(Body or hand keypoint data)
◆ ◆ ◆ ◆ ◆

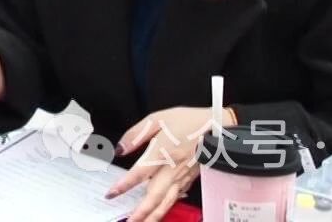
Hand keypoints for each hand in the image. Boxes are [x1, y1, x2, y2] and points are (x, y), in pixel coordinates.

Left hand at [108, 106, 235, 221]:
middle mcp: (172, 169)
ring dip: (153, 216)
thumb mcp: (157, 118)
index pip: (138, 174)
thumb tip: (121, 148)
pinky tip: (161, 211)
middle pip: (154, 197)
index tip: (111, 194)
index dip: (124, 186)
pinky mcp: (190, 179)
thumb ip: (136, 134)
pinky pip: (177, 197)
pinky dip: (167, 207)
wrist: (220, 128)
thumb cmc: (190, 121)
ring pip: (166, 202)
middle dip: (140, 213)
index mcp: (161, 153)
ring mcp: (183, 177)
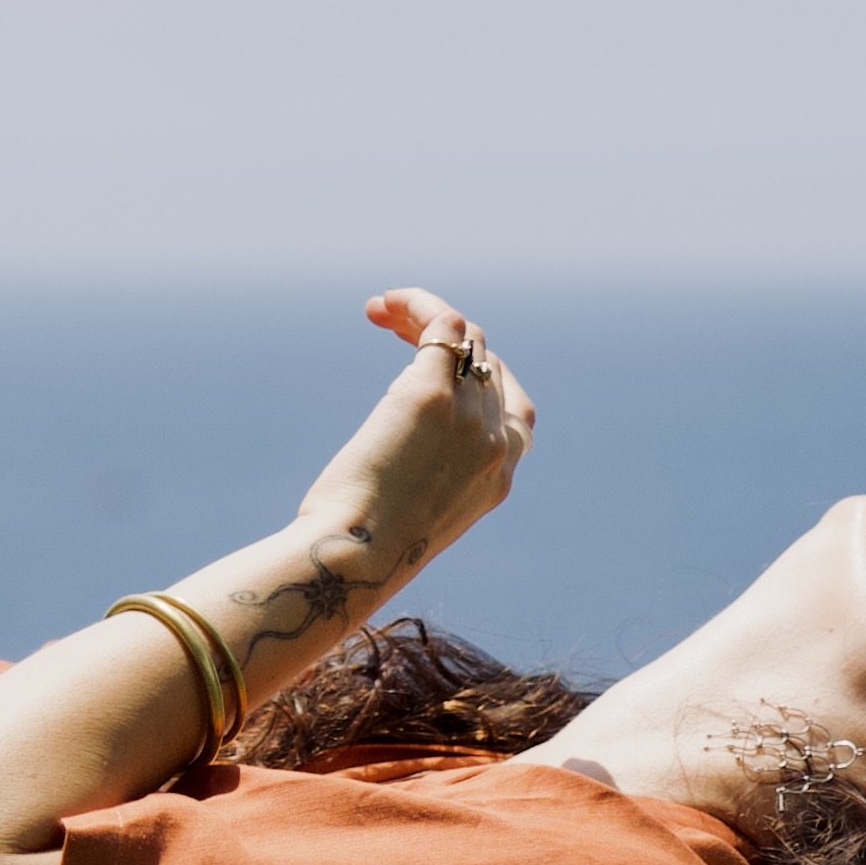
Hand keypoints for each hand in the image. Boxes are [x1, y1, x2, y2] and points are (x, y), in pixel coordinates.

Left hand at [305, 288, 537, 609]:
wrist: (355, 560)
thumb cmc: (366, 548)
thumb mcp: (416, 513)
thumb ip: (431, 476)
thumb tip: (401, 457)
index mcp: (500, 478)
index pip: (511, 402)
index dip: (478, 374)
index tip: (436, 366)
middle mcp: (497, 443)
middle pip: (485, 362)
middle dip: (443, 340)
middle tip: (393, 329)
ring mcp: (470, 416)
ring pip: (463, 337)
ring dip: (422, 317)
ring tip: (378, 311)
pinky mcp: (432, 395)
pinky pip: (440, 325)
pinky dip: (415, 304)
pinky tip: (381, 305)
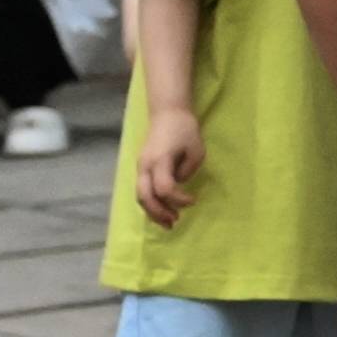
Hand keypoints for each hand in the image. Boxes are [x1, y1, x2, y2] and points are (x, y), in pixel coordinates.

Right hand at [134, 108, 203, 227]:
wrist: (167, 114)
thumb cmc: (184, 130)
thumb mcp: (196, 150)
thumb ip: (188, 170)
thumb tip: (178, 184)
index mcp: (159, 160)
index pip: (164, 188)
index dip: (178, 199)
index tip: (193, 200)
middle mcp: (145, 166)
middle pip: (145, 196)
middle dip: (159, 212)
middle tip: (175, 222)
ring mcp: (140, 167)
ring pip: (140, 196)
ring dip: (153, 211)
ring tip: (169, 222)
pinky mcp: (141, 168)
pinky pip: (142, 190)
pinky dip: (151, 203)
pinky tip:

◆ ◆ ◆ ◆ ◆

* [What you have to do]:
Repeat all of the entries above exactly. Keep pictures out of it.

* [Solution for this problem]:
Hand keypoints for each hand in the image. Boxes are [x1, y1, x2, y2] and points are (x, y), in pixel coordinates.

Left hand at [108, 106, 235, 221]:
middle mcp: (172, 169)
ring dip: (153, 216)
thumb mcp: (157, 118)
index pip: (138, 174)
thumb tip: (121, 148)
pinky tip: (161, 211)
middle pip: (154, 197)
index tip: (111, 194)
index dip: (124, 186)
pinky mcp: (190, 179)
thumb ip: (136, 134)
pinky pip: (177, 197)
pinky dip: (167, 207)
wrist: (220, 128)
thumb cmc: (190, 121)
ring pip: (166, 202)
middle dip: (140, 213)
index mcp: (161, 153)
ring mcp: (183, 177)
Hand keypoints for each hand in the image. Boxes are [x1, y1, x2, y2] and points are (x, y), in pixel coordinates.

Left hand at [305, 288, 537, 609]:
wrist: (355, 560)
thumb cmc: (366, 548)
thumb mcp: (416, 513)
thumb ip: (431, 476)
thumb tip: (401, 457)
index mcp: (500, 478)
index pip: (511, 402)
index dip: (478, 374)
index tip: (436, 366)
middle mcp: (497, 443)
middle pip: (485, 362)
middle dip: (443, 340)
middle tip: (393, 329)
ring mcp: (470, 416)
ring pip: (463, 337)
ring dip: (422, 317)
ring tip: (378, 311)
pinky mcp: (432, 395)
pinky pip: (440, 325)
pinky dip: (415, 304)
pinky tip: (381, 305)
Hand keypoints for each hand in the image. Boxes are [x1, y1, x2, y2] and points are (x, y), in pixel coordinates.

Right hand at [134, 108, 203, 227]:
wrist: (167, 114)
thumb cmc: (184, 130)
thumb mcp: (196, 150)
thumb ip: (188, 170)
thumb tip: (178, 184)
index mcp: (159, 160)
index pip: (164, 188)
index dip: (178, 199)
index tip: (193, 200)
middle mcp: (145, 166)
middle pip: (145, 196)
middle dip: (159, 212)
middle tip: (175, 222)
ring mcp: (140, 167)
ring pip: (140, 196)
ring dip: (153, 211)
ring tip: (169, 222)
pinky mcp: (141, 168)
pinky pip: (142, 190)
pinky dip: (151, 203)
pinky tip:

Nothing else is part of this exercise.